Estende-se um pouco o foco da atuação em áreas específicas, foi abordado neste capítulo, a reconciliação e a preservação da memória. Ambas características de um outro momento de recuperação após o genocídio, estas questões só começaram a ser tópicos de discussão depois de alguns anos. Quanto a reconciliação, primeiramente as vítimas estavam mais preocupadas com a punição dos perpetradores do que com o perdão, foi só depois que o governo implementou planos de reconciliação entre vítimas e perpetradores que as pessoas começaram a perdoar e dar mais uma chance para a reintegração nas comunidades.

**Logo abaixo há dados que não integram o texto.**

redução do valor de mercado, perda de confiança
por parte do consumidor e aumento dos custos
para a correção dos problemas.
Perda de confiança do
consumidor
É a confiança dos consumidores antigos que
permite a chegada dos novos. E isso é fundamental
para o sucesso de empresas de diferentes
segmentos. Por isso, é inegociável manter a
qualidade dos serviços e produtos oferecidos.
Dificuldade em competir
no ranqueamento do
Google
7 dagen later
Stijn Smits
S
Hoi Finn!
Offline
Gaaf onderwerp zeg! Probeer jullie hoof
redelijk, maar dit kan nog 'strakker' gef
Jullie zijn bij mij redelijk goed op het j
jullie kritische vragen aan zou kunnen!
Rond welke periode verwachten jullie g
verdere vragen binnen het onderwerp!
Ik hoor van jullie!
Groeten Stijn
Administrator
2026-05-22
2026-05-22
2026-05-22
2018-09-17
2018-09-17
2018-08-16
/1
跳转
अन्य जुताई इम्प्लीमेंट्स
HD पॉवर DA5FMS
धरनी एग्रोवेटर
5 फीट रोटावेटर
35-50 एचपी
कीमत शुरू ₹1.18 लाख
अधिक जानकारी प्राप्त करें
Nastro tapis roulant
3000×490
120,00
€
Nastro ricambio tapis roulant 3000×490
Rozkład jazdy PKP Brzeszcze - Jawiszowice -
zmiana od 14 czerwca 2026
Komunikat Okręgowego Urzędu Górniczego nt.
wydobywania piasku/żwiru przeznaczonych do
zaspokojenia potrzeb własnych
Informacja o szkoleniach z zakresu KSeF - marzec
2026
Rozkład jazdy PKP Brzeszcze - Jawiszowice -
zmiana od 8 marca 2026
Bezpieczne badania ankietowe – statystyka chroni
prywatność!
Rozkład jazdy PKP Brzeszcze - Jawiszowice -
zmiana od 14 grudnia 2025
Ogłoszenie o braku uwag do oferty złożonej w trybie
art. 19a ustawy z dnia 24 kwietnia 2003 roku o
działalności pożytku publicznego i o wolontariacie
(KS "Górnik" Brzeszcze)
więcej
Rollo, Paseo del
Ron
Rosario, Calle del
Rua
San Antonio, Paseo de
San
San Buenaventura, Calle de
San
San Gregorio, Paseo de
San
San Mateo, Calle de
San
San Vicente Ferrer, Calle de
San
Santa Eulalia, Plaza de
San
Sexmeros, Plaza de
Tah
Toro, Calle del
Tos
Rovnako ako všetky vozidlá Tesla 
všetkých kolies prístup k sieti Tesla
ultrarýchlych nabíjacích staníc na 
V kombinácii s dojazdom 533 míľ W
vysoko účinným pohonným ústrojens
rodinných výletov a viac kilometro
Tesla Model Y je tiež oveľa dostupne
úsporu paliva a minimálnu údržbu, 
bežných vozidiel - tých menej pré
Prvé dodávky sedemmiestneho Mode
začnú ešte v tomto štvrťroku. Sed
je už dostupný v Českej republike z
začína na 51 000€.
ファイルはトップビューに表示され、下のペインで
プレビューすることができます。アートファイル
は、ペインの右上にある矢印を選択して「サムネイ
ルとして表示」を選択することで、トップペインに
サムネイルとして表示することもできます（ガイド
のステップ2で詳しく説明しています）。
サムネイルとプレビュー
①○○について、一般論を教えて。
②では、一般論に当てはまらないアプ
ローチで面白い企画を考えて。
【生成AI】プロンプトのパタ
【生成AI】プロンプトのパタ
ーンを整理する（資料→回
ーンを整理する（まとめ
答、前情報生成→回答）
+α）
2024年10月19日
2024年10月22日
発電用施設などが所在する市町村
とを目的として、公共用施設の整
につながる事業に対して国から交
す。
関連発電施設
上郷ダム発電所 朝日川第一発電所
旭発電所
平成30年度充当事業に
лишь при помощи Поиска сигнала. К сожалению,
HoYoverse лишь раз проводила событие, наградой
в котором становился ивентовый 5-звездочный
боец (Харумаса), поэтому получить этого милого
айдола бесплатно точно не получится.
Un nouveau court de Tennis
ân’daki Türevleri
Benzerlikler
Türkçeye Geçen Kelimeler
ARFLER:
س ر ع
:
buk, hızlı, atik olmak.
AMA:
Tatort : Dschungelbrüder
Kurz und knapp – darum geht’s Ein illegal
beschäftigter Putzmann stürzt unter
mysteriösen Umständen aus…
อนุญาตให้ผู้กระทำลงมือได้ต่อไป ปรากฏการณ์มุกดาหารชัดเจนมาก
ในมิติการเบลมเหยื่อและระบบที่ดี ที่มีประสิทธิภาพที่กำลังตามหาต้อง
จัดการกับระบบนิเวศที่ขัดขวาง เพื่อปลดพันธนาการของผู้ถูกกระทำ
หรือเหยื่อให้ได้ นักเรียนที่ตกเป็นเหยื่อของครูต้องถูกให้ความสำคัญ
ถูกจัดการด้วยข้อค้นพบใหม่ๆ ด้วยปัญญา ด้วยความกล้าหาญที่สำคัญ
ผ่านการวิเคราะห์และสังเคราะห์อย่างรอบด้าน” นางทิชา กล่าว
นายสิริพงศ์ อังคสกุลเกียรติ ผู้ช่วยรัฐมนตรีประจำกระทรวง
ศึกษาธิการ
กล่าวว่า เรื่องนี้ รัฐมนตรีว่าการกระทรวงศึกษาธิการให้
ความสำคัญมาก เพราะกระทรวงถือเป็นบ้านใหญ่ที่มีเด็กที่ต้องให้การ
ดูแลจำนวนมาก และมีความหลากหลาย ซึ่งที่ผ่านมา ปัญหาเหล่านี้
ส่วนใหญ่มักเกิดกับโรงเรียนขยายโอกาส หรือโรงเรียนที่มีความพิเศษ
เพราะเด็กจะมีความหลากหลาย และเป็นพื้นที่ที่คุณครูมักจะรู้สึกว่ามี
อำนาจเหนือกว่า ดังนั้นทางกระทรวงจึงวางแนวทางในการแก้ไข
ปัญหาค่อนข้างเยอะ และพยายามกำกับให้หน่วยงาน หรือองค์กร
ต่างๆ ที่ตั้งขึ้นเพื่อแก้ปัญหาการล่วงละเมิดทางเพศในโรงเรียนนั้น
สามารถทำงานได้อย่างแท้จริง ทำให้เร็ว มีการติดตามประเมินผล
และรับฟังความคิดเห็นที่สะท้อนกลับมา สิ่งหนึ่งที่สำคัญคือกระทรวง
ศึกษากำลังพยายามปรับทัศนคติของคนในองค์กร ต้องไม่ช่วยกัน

Quanto ao tópico de memória, percebe-se que as lembranças do genocídio ainda se encontram vivas em suas vítimas, porém no decorrer dos anos o processo de superação foi crescendo cada vez mais, e através disso pode-se notar a consolidação dos acontecimentos como memória do país. Em 2004, o Estado inaugurou um memorial para as vítimas do genocídio, já em 2014 foi celebrado os vinte anos após o genocídio através de um festival que preserva tanto a lembrança do passado, como visa também o progresso e a superação. É através de eventos simbólicos, memoriais e períodos de luto que a memória do genocídio é preservada, que as vítimas sejam lembradas e que a população tenha consciência de que os direitos devem ser preservados, a fim de evitar a ocorrência de outro conflito.

No capítulo seguinte será feita a análise de como o papel da ONU, e consequentemente, o PNUD e UNICEF, foram relevantes para o processo de justiça de transição, e qual a importância para o Estado de Ruanda quanto as atividades realizadas durante os vinte anos após o genocídio.